Malgré mon appel à une chimiste, il y a eu beaucoup d’essais. Je n’ai jamais pu rendre étanche le boyau de porc. La membrane reste poreuse, elle se dégonfle. Rosace est devenue Gorgone du fait de la résistance de la matière. Un amoncellement de boyaux, sous une autre forme.

F.N. : Au regard des matières choisies qu’en est-il du dégoût ?

M.B.-S : C’est vrai que j’aime les matières insolites. Dans ce que je donne à voir, il peut y avoir attrait-répulsion. Par exemple pour les boyaux de porc j’occulte complètement ce qu’ils sont. Mon propos n’est pas de travailler sur la tripaille.  Mais de ce que je peux transformer de la matière compte tenu du sens qui arrive grâce à elle. C'est un travail d'expérimentation, de recherches.

F.N. : Et pour Chimère, ta pièce faite en hosties ?

M.B.-S : J’ai deux pièces en couleur, faites en chambre à air de vélo (Idole et Vanitas-Paon II).
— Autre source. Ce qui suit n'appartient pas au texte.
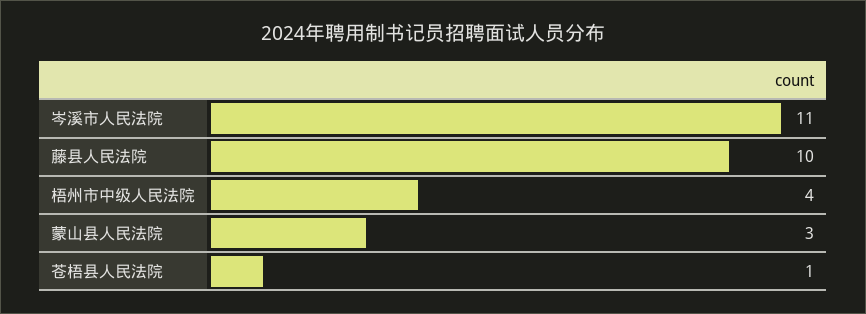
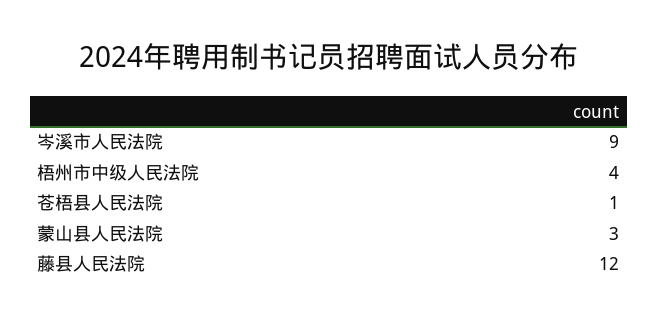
岑溪市人民法院: 11 -> 9
藤县人民法院: 10 -> 12

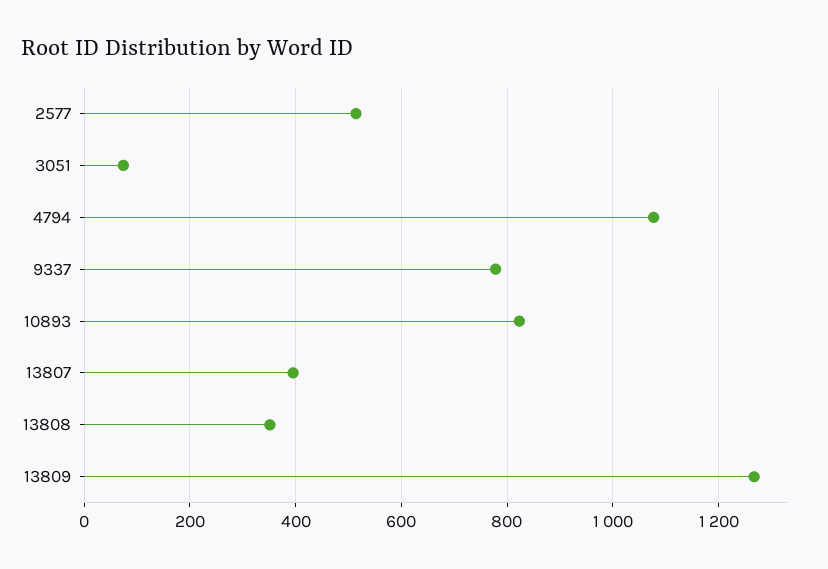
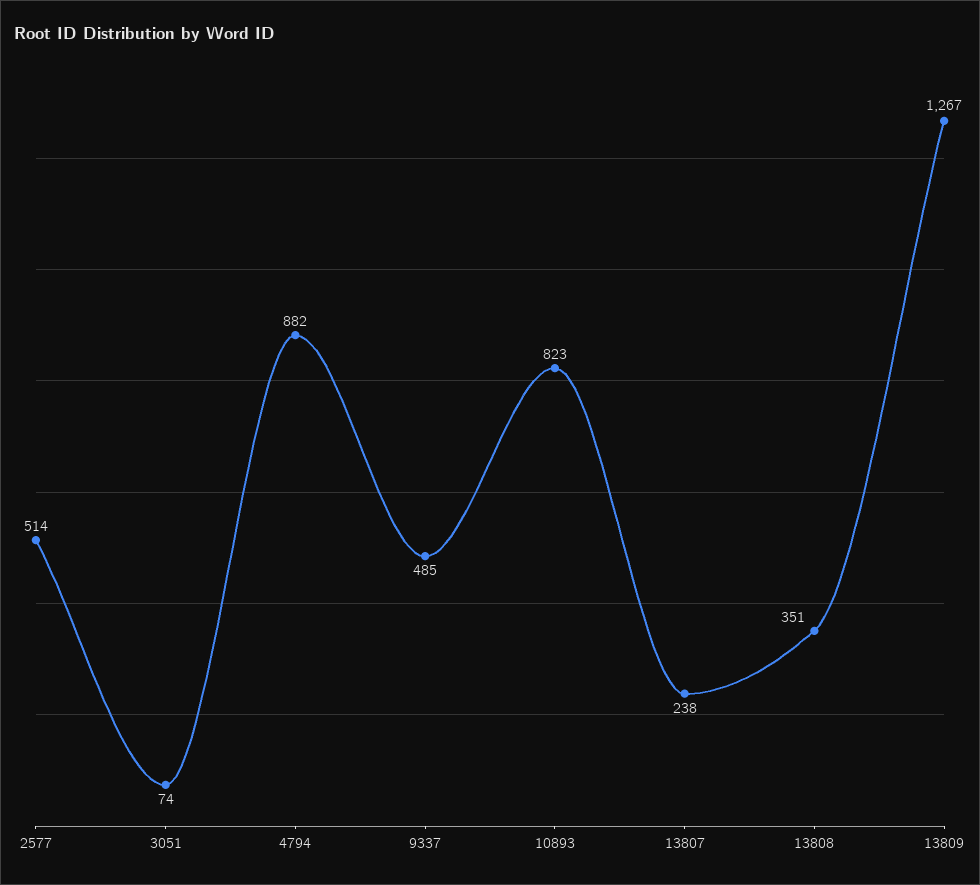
4794: 1080 -> 882
9337: 780 -> 485
13807: 400 -> 238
Ici mes trois pièces sont blanches. Le blanc, la transparence, la translucidité, l’opalescence de même que l’éphémère m’attirent beaucoup. Les hosties s’inscrivent dans la veine de ces  matériaux J’ai éprouvé à nouveau une grande inhibition devant ces hosties parce que le matériau était très beau. C’est un cercle parfait, blanc, peu épais et translucide devant la lumière. Alors comme pour les cocons j’ai mis beaucoup de temps à trouver l’idée. La matière est première pour moi. Le sens vient ensuite, progressivement.

C’est au cours d’un opéra que j’en ai trouvé sa destination. La crucifixion dans la mise en scène m’a donné l’idée de Chimère où j’ai mélangé la sirène médiévale qui a une queue de poisson et la sirène antique qui a un buste de femme et un corps d’oiseau. Chimère est à la dimension de mon corps. Ce sont mes bras qui montent pour former les ailes et la crucifixion.

Pour Chimère, la confrontation à la matière a été redoutable. J’ai fait un support en grillage  recouvert de film alimentaire et posé petit à petit les hosties trempées dans l’eau, une par une. Il y en a plus de 16600. Répétition du même geste. Pour la deuxième couche d'hosties, ça a été ma salive. Je n’ai pas peur de passer beaucoup de temps sur une pièce. Certains de mes travaux sont sensibles au degré d’humidité de l’air. Pour Chimère ça a été terrible, elle a complètement fermenté. Ce fut un choc ! Il a fallu tout casser et recommencer. Ce sont les aléas de la matière.